USD/JPY Moves Higher Supported by Rising Treasury Yields Ahead of Key Events
USD/JPY witnessed robust buying interest in the Asian trading session, ranging from 149.95 to 150.15. Importers and other buyers contributed to the upside movement. USD/JPY has witnessed an upswing, driven by the rebound in Treasury yields after Friday’s NFP-induced drop. Support for the pair comes from firmer US yields, with Treasury 2s at 4.930% and 10s at 4.644%. USD/JPY has now moved above the descending hourly Ichimoku cloud, which extends from 149.63 to 149.96, while the 200-hour moving average lies above at 150.18. The parameters for today include the daily tenkan-kijun levels at 149.52 and 150.27. Meanwhile, the Nikkei has retraced some of its previous day’s gains, declining by 1% to reach 32,394. Most JPY crosses have displayed buoyancy, hovering just below recent highs. AUD/JPY and NZD/JPY have been particularly strong, trading within ranges of 97.08 to 97.46 and 89.22 to 89.57, respectively.
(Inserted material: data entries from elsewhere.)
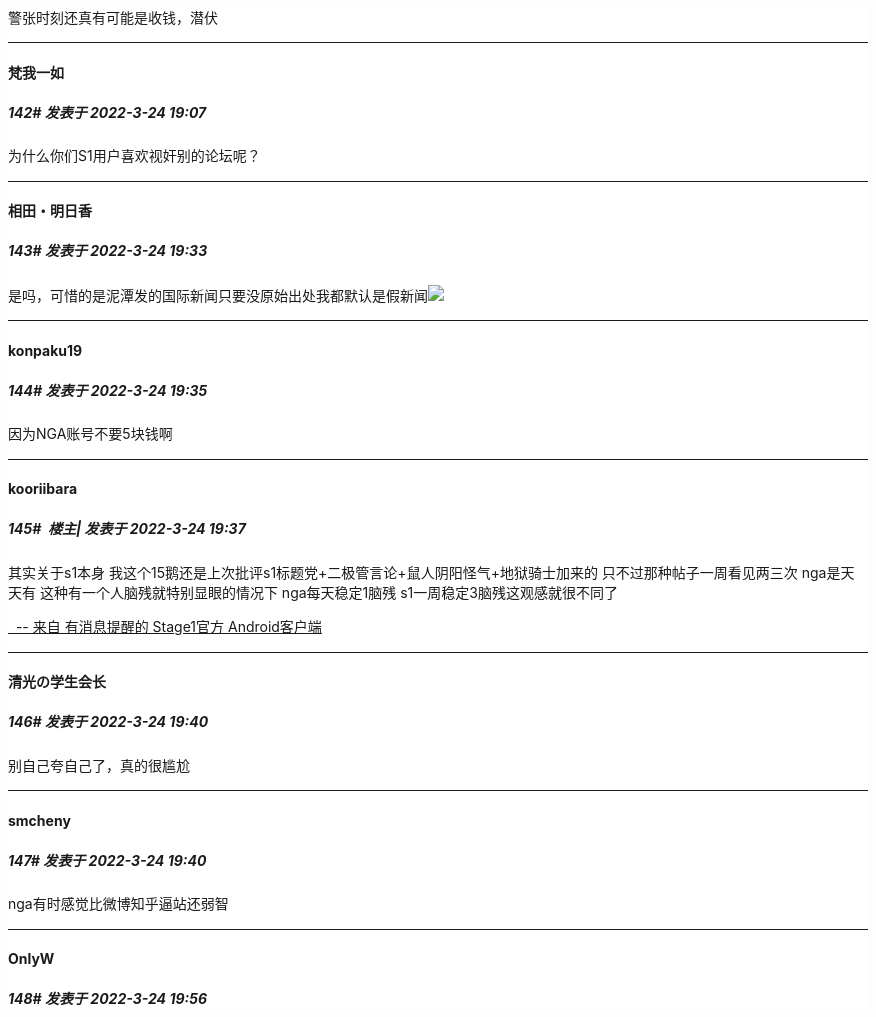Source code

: 警张时刻还真有可能是收钱，潜伏



*****

####  梵我一如  
##### 142#       发表于 2022-3-24 19:07

为什么你们S1用户喜欢视奸别的论坛呢？



*****

####  相田・明日香  
##### 143#       发表于 2022-3-24 19:33

是吗，可惜的是泥潭发的国际新闻只要没原始出处我都默认是假新闻<img src="https://static.saraba1st.com/image/smiley/face2017/037.png" referrerpolicy="no-referrer">

*****

####  konpaku19  
##### 144#       发表于 2022-3-24 19:35

因为NGA账号不要5块钱啊

*****

####  kooriibara  
##### 145#         楼主| 发表于 2022-3-24 19:37

其实关于s1本身 我这个15鹅还是上次批评s1标题党+二极管言论+鼠人阴阳怪气+地狱骑士加来的
只不过那种帖子一周看见两三次 nga是天天有 这种有一个人脑残就特别显眼的情况下 nga每天稳定1脑残 s1一周稳定3脑残这观感就很不同了

[  -- 来自 有消息提醒的 Stage1官方 Android客户端](https://www.coolapk.com/apk/140634)

*****

####  清光の学生会长  
##### 146#       发表于 2022-3-24 19:40

别自己夸自己了，真的很尴尬

*****

####  smcheny  
##### 147#       发表于 2022-3-24 19:40

nga有时感觉比微博知乎逼站还弱智



*****

####  OnlyW  
##### 148#       发表于 2022-3-24 19:56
Other pairs like EUR/JPY and GBP/JPY remained relatively quiet at 160.70 to 160.81 and 185.02 to 185.33, while MXN/JPY moved within the range of 8.5348 to 8.5506. Japan’s wage-consumption data is still on the weaker side, which aligns with expectations of the Bank of Japan (BOJ) holding its current policies. The pair may potentially retrace half of last week’s decline from 151.74 to 149.18, targeting 150.46. The presence of November’s 151.74 peak, close to the 2022 high of 151.94, raises the possibility of a double-top formation. The significant speculative short squeeze in Treasuries has concluded, particularly in light of this week’s Treasury refunding. The announcement of the refunding last week triggered a retreat in Treasury yields and USD/JPY. However, market participants now face the task of absorbing $112 billion worth of 3, 10, and 30-year debt. Furthermore, it’s likely that Federal Reserve speakers will push back against the extensive rate cuts that markets have priced in. The upcoming release of Japan’s wage data on Tuesday will be closely watched for any signs of a rebound, which could favor a less accommodative stance by the Bank of Japan. Nevertheless, wage agreements during the spring shunto period will be more pivotal in determining policy normalization, and any further rise in long-term JGB yields may lead to the repatriation of funds.